Un groupe de plus de 40 avocats a également pris l'initiative de créer un réseau pour les victimes faisant l'objet de poursuites pour diffamation, afin d'empêcher les auteurs de réduire les victimes au silence, a déclaré Yu Mei-nu, président de l'Association du barreau de Taïwan.

"Ce que nous voyons aujourd'hui, ce sont des personnes ayant une bonne image sociale qui se révèlent inopinément être des harceleurs. Cela oblige la société à se remettre en question", a déclaré M. Yu.

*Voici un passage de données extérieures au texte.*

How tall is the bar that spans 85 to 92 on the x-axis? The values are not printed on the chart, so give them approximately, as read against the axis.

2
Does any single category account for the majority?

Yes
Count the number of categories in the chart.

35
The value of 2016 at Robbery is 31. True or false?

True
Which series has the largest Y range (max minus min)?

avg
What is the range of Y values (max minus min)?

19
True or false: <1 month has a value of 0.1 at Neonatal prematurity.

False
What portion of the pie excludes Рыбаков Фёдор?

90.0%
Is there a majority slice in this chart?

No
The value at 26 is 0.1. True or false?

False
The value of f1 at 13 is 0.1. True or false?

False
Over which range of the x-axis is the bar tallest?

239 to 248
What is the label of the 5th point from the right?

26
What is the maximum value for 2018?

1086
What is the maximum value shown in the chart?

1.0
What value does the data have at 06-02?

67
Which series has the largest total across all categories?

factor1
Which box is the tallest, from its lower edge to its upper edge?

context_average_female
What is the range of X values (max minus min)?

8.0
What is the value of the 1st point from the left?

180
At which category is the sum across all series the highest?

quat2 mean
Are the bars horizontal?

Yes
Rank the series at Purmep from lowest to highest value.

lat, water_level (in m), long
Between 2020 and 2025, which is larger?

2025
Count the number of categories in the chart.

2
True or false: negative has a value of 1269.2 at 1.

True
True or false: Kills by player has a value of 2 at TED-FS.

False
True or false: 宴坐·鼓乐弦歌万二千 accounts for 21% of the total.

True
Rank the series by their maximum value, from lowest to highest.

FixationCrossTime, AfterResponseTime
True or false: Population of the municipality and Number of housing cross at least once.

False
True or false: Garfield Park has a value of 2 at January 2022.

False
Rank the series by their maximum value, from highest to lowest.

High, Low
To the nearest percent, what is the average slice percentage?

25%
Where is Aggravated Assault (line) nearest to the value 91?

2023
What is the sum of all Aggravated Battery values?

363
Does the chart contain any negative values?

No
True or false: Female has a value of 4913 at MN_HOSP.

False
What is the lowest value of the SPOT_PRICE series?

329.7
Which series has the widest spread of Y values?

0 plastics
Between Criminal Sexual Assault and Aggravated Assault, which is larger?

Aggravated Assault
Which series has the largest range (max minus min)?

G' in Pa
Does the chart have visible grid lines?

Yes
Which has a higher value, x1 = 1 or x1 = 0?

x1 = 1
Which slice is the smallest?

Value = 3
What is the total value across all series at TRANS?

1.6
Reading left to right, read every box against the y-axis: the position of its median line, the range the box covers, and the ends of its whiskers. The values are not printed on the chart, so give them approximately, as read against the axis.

Certaines familles considèrent le tumulte comme une bonne occasion d'apprendre.

Johnson Hsieh, un médecin de 42 ans, a emmené ses filles de sept et neuf ans dans un parc de Taipei un samedi récent pour un concert #MeToo. Assises sur une couverture de pique-nique, elles ont écouté l'actrice Lai, des psychologues et des avocats parler d'une société plus juste entre les ballades et les tubes de danse.

M. Hsieh a déclaré qu'il espérait que le fait d'être exposé au mouvement à un jeune âge aiderait ses filles à développer un sens de l'égalité.

"Dans le contexte mondial, Taïwan est encore conservatrice. J'espère que nous pourrons devenir plus progressistes", a-t-il déclaré.